When the Affordable Care Act is fully implemented, junk insurance will be harder to sell anywhere, especially if states set high standards for the state-based insurance exchanges the law requires them to set up. The goal of these exchanges is to create a real system for the sale of health insurance, not unlike the one I buy lumber in.

Whether quality insurance is affordable and accessible to small businesses in any given state will depend on whether the exchange in your state negotiates with insurers on prices and benefits, using the bargaining power of its participants to get the best deals. This is called active purchasing.

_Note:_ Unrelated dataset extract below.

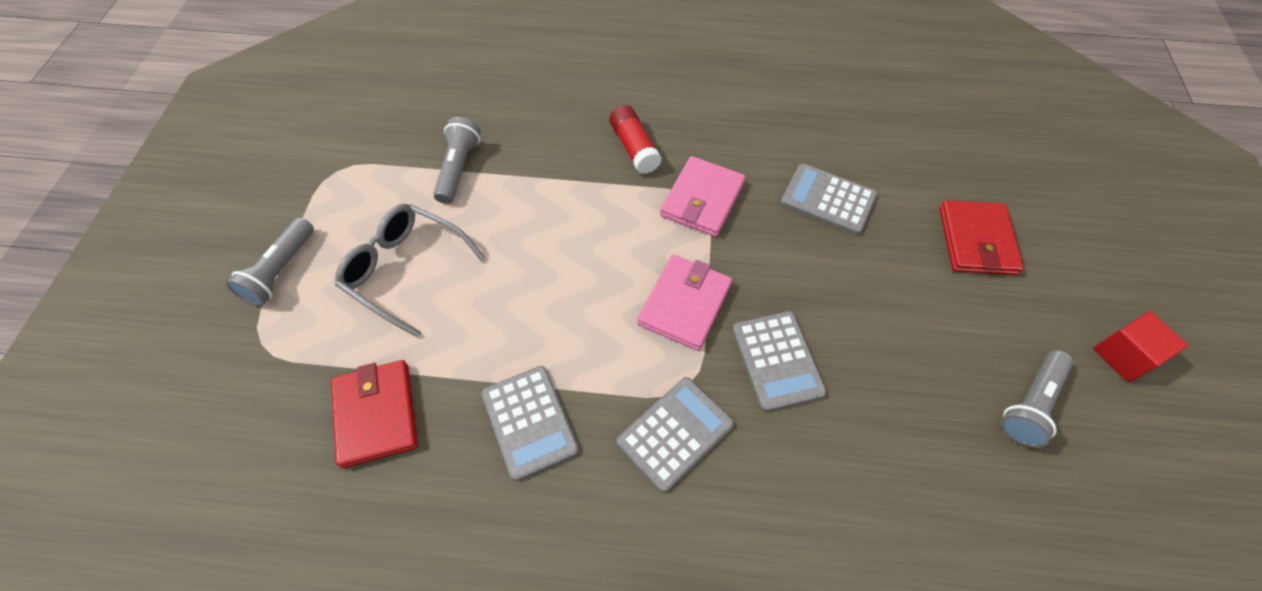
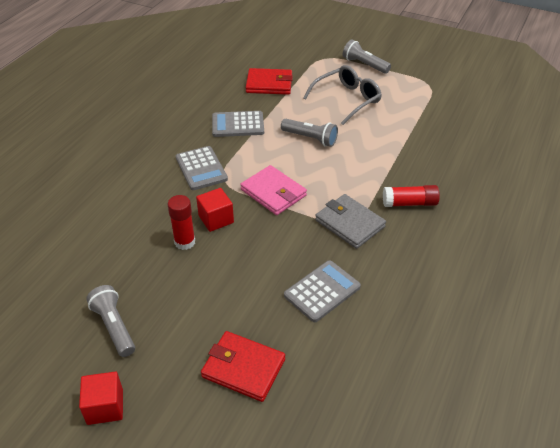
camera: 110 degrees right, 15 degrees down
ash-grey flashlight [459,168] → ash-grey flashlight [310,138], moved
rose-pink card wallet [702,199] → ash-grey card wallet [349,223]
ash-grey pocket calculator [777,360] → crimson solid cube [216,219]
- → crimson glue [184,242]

Is the health care law perfect? Of course not. But is it an opportunity? Absolutely. It's time to put aside the rancor and the politicking and roll up our sleeves to make the law work for us. If we don't, we can be darn sure who it will work for after the insurance industry's lobbyists are done warping it.

At this very moment, states should be busy setting up their health insurance exchanges, the single most important feature of the new law for small businesses and individual purchasers. That means everyone that buys health insurance, pays a co-pay or deductible, or obtains the services of a doctor or clinic should be paying attention and pressing their state representatives for high consumer standards and active purchasing.

Now more than ever, the language we use and how we use it can determine whether we achieve meaningful progress on health care reform. This time around, putting substance over rhetoric can be the difference between life and death for small businesses and our employees.

Kelly Conklin co-owns Foley-Waite Associates, a custom woodworking business based in Bloomfield, New Jersey. He serves on the steering committees of the New Jersey Main Street Alliance and the national Main Street Alliance network.